A birch tree is a joy for any autumn garden as winter hibernation sets in.

The tree’s broad, open habit is a graceful feature with its pendulous stems and branches elegantly cascading downwards. At the same time, small diamond-shaped leaves cast shade, not gloomy darkness and let you gaze beyond. So gentle light highlights the birch’s compellingly tactile white, cream or yellow bark.

At this time of year in particular, I’m drawn to a towering silver birch, Betula pendula, we planted nearly 40 years ago. Surviving an early mishap to the trunk, it has formed two majestic white ones that enhance the surrounding area with a yellow blaze of foliage lit by a low winter sun against a lowering sky.

But, be warned. This statuesque feature has grown slowly to a full 20 metres, as does the American B. papyrifera, paper birch, and our more common Scottish species, downy birch, B. pubescens. Silver birch prefers more free-draining soil, while the downy species tolerates our wetter Scottish weather. Although there are dwarfing cultivars, they’re hard

to track down and are often very expensive.

If you’ve enough space, birch is a tree to enjoy throughout the year, with each season bringing different attractive features.

In spring, beautiful long yellow male catkins adorn the pendulous, gently blowing stems. We’re then treated to a flush of unsurpassably beautiful lime-yellow leaves.

Ever resourceful folk have also capitalised on the tree’s rising sap, which reputedly makes a delightful drink and can be fermented to produce quaffable wine. But keen to experiment in my pursuit of a different beverage, I confess I couldn’t persuade my tree to part with its sap.

As summer develops, birch demonstrates why it’s an ideal garden tree. The drooping branches offer welcome shelter when we’re treated to fine,

hot weather. But the dappled shade lets us plant underneath in a way that would be impossible with most trees.

In fact, birch woods have long been the happy hunting grounds for botanists because they allow for unusually rich flora. In 1777, John Lightfoot delightedly described the choice orchids he had come across.

Opportunistic Scots have capitalised on birch’s slender sinuous twigs. Witches along with more normal house folk, would bind the twigs round a shaft to produce an ideal broomstick. The pliable twigs can be roped together and are still used for racecourse jumps.

And now gardeners can use birch twigs as brilliant plant supports in herbaceous beds. If you don’t believe me, visit the Royal Botanic Garden in Edinburgh. On a much more lowly scale, I bind tallish stems together to make the perfect climbing frame for tall peas such as Spring Blush sugar peas. They’d also work for sweet peas. The top of the four or five stems are finally roped to form horizontal hoops.
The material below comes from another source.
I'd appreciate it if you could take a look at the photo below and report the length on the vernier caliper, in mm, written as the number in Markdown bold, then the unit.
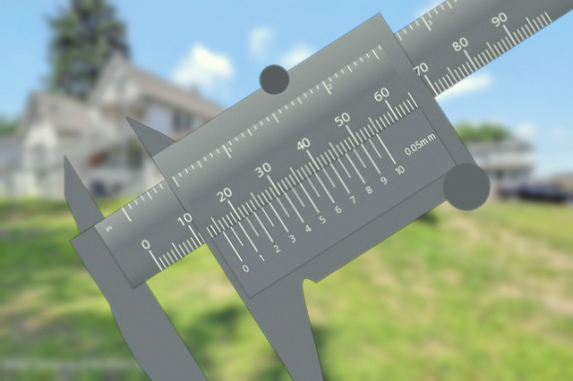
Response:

But, unlike so many of our garden plants, birches shine out through autumn and winter. Once the glorious autumn spectacle is over and the gentle swishing breeze through crackling leaves has passed, the tree’s magnificent trunk is fully displayed.
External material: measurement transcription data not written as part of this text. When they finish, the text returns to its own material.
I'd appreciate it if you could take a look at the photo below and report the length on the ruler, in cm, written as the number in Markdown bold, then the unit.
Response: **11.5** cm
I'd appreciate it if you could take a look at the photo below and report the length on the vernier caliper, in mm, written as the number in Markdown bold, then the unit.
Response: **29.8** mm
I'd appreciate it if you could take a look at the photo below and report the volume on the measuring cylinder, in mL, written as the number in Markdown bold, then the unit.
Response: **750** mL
Throughout the long, dark winter months this fine tree brings light and colour. For me, nothing can beat the white peeling bark of the silver birch, but my downy birches’ slightly greyer bark is still pretty good.
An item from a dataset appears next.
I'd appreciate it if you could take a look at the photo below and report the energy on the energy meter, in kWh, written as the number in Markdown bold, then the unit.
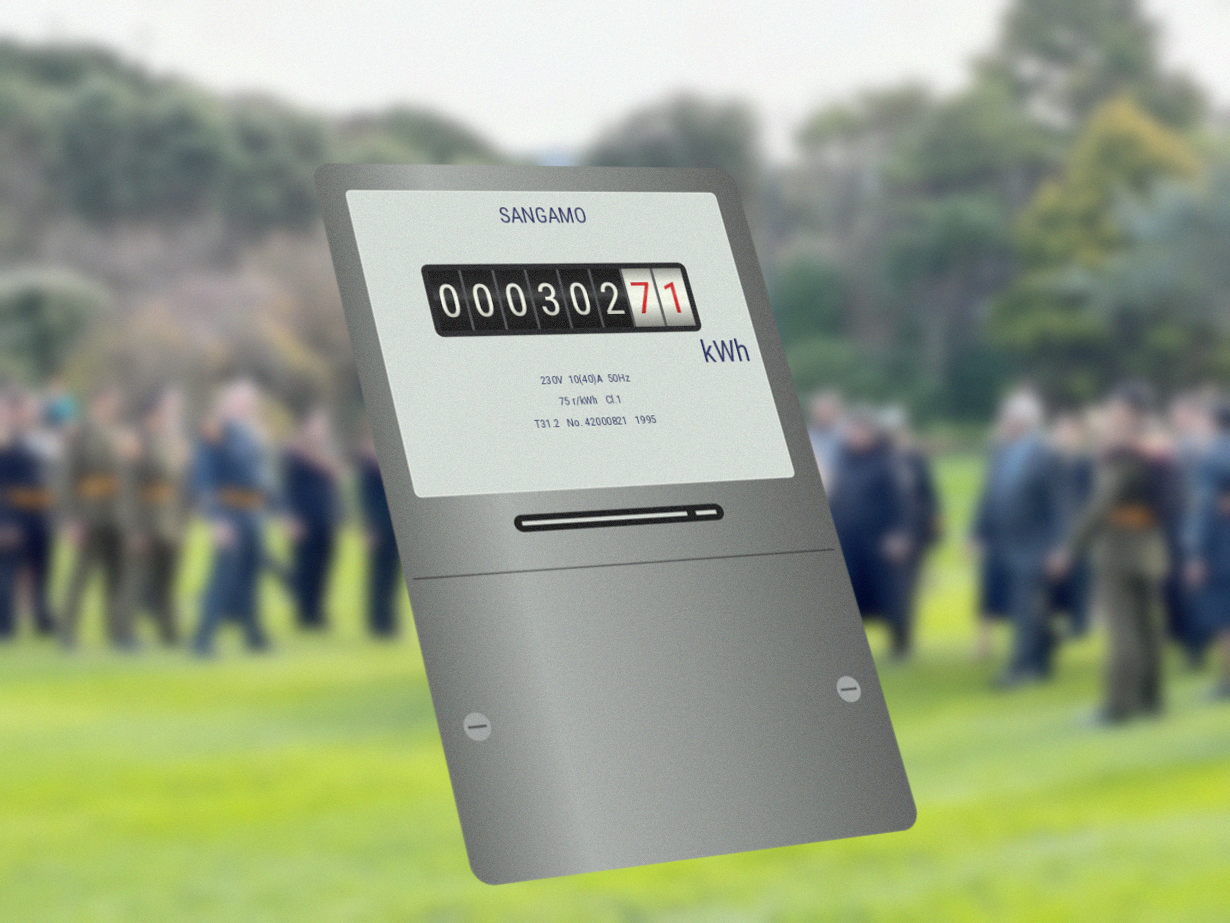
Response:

I also like Betula ermanii’s yellow and the orange of ‘Fascination’. But, I’m no fan of the purple tinge in B. purpurea, and its bronze purple leaves are a fair turnoff, looking gloomy from a distance.

In the past, people stripped and used the bark. It played a part in basket making and was rolled in to candles, beaten into paper and used for tanning.

Plant of the week:

Radicchio ‘Variegata di Castelfranco’ is a kind of chicory that forms ball shaped heads of slightly bitter, crunchy leaves. Its leaves are striped and freckled with red and make an eye catching salad.